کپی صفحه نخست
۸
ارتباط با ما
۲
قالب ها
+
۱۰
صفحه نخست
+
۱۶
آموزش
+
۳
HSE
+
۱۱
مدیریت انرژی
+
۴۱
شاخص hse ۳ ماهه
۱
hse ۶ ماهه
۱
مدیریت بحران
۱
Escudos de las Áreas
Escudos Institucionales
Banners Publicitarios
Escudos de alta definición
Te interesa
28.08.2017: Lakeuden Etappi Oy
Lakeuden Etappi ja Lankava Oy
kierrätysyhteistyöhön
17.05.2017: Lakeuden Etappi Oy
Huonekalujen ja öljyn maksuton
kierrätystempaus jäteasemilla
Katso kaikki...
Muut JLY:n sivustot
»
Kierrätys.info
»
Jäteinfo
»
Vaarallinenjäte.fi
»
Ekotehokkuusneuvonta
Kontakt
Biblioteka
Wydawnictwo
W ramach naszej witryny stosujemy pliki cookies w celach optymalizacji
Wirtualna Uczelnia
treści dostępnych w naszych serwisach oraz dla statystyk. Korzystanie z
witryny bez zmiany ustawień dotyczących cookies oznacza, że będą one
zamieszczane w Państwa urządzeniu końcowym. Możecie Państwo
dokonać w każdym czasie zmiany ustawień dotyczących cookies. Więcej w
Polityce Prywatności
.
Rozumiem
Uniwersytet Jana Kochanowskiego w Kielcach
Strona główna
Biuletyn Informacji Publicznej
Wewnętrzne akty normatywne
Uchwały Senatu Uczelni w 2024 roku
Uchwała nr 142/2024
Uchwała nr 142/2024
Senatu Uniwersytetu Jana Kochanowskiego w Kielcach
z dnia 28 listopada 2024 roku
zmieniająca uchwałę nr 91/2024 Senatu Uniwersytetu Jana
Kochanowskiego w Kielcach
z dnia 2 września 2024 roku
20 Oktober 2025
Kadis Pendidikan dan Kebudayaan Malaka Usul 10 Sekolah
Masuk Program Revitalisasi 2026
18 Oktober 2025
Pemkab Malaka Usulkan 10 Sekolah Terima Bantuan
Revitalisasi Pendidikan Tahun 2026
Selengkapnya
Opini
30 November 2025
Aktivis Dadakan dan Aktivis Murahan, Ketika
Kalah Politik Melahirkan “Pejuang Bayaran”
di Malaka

# Exercise aim
The full listing should be reproduced exactly.

# Exercise solution
کپی صفحه نخست
۸
ارتباط با ما
۲
قالب ها
+
۱۰
صفحه نخست
+
۱۶
آموزش
+
۳
HSE
+
۱۱
مدیریت انرژی
+
۴۱
شاخص hse ۳ ماهه
۱
hse ۶ ماهه
۱
مدیریت بحران
۱
Escudos de las Áreas
Escudos Institucionales
Banners Publicitarios
Escudos de alta definición
Te interesa
28.08.2017: Lakeuden Etappi Oy
Lakeuden Etappi ja Lankava Oy
kierrätysyhteistyöhön
17.05.2017: Lakeuden Etappi Oy
Huonekalujen ja öljyn maksuton
kierrätystempaus jäteasemilla
Katso kaikki...
Muut JLY:n sivustot
»
Kierrätys.info
»
Jäteinfo
»
Vaarallinenjäte.fi
»
Ekotehokkuusneuvonta
Kontakt
Biblioteka
Wydawnictwo
W ramach naszej witryny stosujemy pliki cookies w celach optymalizacji
Wirtualna Uczelnia
treści dostępnych w naszych serwisach oraz dla statystyk. Korzystanie z
witryny bez zmiany ustawień dotyczących cookies oznacza, że będą one
zamieszczane w Państwa urządzeniu końcowym. Możecie Państwo
dokonać w każdym czasie zmiany ustawień dotyczących cookies. Więcej w
Polityce Prywatności
.
Rozumiem
Uniwersytet Jana Kochanowskiego w Kielcach
Strona główna
Biuletyn Informacji Publicznej
Wewnętrzne akty normatywne
Uchwały Senatu Uczelni w 2024 roku
Uchwała nr 142/2024
Uchwała nr 142/2024
Senatu Uniwersytetu Jana Kochanowskiego w Kielcach
z dnia 28 listopada 2024 roku
zmieniająca uchwałę nr 91/2024 Senatu Uniwersytetu Jana
Kochanowskiego w Kielcach
z dnia 2 września 2024 roku
20 Oktober 2025
Kadis Pendidikan dan Kebudayaan Malaka Usul 10 Sekolah
Masuk Program Revitalisasi 2026
18 Oktober 2025
Pemkab Malaka Usulkan 10 Sekolah Terima Bantuan
Revitalisasi Pendidikan Tahun 2026
Selengkapnya
Opini
30 November 2025
Aktivis Dadakan dan Aktivis Murahan, Ketika
Kalah Politik Melahirkan “Pejuang Bayaran”
di Malaka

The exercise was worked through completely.